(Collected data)
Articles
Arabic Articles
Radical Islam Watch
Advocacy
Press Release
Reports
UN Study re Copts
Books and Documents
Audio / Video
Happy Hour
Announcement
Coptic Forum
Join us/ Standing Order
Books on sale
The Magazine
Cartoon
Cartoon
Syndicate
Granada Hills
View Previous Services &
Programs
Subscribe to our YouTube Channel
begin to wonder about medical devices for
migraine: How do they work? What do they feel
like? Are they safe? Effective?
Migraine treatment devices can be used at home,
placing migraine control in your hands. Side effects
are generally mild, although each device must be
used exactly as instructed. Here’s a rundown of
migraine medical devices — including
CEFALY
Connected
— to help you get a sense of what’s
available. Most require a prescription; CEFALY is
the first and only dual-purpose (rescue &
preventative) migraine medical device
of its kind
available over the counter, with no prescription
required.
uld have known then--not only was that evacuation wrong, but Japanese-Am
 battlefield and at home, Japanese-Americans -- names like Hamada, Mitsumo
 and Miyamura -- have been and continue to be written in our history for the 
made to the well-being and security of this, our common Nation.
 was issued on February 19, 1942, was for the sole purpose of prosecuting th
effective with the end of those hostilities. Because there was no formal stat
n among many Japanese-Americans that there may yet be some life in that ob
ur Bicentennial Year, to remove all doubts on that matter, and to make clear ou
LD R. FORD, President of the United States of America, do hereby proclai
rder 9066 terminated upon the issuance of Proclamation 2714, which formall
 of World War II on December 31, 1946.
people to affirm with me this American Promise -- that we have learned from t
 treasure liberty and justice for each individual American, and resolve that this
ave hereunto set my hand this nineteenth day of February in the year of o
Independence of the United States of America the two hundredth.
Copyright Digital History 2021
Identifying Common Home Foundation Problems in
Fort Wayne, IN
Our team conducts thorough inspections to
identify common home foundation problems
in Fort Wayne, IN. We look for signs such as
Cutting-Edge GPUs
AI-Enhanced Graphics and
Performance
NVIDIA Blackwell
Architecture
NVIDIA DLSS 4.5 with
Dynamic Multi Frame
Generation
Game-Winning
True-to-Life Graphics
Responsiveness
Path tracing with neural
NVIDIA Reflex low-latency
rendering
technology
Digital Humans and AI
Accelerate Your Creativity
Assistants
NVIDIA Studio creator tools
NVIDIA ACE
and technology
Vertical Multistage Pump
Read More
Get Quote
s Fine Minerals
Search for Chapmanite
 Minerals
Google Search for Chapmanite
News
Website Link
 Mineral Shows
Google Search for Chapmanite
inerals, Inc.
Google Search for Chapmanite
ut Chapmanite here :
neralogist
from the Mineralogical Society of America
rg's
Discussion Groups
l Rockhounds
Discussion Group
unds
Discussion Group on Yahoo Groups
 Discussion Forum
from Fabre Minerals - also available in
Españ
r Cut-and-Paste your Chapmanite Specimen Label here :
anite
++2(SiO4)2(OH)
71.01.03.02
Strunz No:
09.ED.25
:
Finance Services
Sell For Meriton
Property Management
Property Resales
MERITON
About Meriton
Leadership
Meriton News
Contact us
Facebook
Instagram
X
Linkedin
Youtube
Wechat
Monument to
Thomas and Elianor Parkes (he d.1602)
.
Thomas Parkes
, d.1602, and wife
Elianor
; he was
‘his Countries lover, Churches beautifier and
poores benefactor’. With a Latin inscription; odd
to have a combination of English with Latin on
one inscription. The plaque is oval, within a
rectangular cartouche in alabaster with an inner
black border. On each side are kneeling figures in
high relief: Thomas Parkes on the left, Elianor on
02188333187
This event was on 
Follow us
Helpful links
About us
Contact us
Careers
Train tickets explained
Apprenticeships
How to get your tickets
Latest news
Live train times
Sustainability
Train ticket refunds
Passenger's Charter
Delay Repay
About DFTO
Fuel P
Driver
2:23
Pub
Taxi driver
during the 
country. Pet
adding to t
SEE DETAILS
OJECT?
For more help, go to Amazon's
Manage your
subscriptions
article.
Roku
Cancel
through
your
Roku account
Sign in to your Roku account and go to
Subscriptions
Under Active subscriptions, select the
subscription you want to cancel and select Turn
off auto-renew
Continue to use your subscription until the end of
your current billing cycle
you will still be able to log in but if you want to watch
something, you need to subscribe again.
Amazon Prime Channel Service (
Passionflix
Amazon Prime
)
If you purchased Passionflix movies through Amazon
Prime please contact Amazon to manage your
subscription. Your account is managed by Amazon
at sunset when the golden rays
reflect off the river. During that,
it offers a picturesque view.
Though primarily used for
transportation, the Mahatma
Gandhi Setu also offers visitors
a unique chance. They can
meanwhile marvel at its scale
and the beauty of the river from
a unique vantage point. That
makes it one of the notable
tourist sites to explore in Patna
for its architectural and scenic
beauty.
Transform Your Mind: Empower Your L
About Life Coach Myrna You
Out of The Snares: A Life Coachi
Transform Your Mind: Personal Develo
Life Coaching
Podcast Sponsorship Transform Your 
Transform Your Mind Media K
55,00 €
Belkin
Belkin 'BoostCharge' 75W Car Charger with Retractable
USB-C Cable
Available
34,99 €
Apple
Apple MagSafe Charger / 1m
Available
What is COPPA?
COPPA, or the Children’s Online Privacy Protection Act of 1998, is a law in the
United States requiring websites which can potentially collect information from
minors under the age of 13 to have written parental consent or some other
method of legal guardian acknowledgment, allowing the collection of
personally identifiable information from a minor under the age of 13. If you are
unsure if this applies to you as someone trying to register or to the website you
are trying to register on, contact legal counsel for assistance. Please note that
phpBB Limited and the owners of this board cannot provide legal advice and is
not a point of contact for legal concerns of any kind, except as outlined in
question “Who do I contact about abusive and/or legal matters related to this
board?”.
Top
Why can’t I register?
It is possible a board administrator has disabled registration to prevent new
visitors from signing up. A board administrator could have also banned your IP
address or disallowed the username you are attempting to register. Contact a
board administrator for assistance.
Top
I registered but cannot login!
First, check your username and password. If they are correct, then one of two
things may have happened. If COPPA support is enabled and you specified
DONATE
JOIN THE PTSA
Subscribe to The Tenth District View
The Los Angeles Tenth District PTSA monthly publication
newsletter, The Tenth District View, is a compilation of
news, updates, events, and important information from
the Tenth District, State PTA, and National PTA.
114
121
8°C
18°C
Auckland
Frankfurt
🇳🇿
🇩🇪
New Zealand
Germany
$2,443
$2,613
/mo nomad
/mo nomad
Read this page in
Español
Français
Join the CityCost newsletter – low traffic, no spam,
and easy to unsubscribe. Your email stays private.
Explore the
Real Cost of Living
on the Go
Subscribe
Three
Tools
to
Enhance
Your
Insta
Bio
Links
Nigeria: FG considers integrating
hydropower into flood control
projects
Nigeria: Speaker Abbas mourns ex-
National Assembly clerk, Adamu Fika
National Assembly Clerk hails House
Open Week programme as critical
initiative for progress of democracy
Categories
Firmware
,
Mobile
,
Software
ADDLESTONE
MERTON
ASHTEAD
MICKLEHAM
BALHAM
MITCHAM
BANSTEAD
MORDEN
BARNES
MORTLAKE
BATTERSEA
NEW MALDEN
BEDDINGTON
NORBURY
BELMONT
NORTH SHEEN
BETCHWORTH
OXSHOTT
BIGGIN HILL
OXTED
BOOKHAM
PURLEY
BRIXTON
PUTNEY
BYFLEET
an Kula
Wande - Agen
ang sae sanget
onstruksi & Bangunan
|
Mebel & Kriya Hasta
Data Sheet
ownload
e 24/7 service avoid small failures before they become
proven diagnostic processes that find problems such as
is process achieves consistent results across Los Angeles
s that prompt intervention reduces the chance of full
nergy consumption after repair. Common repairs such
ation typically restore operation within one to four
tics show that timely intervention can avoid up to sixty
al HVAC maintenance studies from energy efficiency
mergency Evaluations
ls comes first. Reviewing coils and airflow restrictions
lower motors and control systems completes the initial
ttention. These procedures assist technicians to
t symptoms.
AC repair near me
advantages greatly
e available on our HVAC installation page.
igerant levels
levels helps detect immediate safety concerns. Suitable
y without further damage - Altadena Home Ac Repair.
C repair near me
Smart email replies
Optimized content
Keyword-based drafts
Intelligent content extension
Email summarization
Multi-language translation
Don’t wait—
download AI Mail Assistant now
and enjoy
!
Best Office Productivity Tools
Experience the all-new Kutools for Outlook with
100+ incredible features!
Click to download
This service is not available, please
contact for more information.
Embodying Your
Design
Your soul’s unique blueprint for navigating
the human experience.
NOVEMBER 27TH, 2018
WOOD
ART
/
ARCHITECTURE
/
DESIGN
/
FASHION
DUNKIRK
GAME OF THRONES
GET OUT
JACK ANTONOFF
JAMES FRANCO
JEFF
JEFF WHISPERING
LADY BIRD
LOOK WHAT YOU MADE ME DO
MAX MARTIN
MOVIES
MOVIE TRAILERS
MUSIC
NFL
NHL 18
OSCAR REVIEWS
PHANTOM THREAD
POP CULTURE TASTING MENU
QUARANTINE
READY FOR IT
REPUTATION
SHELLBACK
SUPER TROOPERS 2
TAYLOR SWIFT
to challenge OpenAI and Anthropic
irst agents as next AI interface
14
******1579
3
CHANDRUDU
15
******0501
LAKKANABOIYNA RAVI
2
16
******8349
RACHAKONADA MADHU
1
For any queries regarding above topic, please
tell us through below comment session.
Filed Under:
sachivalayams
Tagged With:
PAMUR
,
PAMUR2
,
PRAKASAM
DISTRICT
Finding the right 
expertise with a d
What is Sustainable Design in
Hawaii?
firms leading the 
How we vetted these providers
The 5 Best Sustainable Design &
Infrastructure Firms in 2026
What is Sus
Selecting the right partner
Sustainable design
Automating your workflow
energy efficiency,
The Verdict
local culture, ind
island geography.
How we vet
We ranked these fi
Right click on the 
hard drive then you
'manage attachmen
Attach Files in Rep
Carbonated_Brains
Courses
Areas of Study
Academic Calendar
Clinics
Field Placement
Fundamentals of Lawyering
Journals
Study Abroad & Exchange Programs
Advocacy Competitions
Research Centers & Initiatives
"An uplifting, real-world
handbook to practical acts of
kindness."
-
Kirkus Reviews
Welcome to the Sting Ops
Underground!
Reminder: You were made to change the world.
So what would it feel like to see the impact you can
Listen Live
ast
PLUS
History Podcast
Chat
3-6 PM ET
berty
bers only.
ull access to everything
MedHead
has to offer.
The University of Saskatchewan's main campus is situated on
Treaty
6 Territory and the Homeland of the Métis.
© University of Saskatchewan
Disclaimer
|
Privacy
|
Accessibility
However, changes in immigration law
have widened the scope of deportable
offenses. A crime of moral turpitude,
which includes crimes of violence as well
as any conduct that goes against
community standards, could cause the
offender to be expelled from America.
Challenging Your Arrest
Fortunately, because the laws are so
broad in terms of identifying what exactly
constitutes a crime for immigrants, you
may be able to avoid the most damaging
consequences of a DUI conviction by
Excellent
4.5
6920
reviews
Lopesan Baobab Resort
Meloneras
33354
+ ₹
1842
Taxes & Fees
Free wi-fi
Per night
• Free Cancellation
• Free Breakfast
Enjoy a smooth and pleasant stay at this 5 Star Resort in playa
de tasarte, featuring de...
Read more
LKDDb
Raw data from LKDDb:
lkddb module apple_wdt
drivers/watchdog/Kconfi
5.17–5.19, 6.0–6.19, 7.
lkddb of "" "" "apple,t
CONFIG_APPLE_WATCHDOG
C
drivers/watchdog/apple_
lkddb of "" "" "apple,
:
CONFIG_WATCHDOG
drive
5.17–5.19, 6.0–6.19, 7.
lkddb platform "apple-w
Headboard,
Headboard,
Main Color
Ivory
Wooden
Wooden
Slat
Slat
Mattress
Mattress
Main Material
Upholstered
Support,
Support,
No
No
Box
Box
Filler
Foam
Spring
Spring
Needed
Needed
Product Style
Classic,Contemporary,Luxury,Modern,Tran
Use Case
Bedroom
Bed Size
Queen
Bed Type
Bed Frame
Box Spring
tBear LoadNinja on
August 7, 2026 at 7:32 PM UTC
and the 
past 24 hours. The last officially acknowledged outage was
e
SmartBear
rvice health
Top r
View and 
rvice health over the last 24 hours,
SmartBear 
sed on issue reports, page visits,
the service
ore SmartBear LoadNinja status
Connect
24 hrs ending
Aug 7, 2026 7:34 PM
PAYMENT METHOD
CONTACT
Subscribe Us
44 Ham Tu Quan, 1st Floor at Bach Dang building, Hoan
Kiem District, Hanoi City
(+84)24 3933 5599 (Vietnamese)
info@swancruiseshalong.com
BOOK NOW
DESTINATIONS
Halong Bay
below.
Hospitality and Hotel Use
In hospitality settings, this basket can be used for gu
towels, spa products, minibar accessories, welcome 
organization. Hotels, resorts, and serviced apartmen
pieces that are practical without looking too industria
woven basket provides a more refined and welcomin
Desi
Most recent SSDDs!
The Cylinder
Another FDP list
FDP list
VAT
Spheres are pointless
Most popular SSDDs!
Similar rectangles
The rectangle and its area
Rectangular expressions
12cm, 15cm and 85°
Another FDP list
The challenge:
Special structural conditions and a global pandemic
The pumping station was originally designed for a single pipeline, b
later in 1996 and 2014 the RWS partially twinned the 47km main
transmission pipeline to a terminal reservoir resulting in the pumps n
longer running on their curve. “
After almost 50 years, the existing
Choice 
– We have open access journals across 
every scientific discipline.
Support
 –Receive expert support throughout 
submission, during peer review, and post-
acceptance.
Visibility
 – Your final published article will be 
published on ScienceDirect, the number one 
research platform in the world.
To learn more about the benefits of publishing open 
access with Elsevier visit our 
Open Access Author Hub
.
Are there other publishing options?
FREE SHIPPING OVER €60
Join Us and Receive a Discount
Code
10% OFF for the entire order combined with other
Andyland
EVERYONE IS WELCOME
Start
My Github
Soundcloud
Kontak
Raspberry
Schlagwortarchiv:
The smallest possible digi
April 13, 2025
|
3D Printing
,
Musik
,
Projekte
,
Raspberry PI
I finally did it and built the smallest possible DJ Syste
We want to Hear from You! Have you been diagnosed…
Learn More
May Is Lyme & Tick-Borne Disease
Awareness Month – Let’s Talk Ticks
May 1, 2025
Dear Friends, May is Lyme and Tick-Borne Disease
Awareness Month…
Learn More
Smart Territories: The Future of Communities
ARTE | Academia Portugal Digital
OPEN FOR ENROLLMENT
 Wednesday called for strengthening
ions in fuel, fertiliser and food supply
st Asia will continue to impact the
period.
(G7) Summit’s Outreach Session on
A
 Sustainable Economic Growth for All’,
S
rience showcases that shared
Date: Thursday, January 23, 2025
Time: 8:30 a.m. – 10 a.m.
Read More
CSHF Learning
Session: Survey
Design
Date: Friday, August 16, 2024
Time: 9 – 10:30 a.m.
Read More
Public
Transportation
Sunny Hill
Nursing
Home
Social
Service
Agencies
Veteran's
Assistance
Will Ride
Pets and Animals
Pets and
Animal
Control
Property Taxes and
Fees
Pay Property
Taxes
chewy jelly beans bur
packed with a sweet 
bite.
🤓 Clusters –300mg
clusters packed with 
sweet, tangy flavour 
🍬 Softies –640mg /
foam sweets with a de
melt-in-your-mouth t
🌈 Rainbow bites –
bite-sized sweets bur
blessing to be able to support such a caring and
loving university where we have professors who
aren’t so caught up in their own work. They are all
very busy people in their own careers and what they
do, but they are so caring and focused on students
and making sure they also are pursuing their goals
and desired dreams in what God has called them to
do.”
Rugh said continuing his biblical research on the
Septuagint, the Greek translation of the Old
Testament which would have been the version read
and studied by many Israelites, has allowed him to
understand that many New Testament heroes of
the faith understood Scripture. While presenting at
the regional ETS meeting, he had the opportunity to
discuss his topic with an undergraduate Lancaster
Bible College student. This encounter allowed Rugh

* **THE TASK**
Reproduce the lines above, beginning at the line with "migraine: How do they work? What do they feel" and stopping after the line with "are generally mild, although", exactly as they are.

* **EXPECTED ANSWER**
migraine: How do they work? What do they feel
like? Are they safe? Effective?
Migraine treatment devices can be used at home,
placing migraine control in your hands. Side effects
are generally mild, although each device must be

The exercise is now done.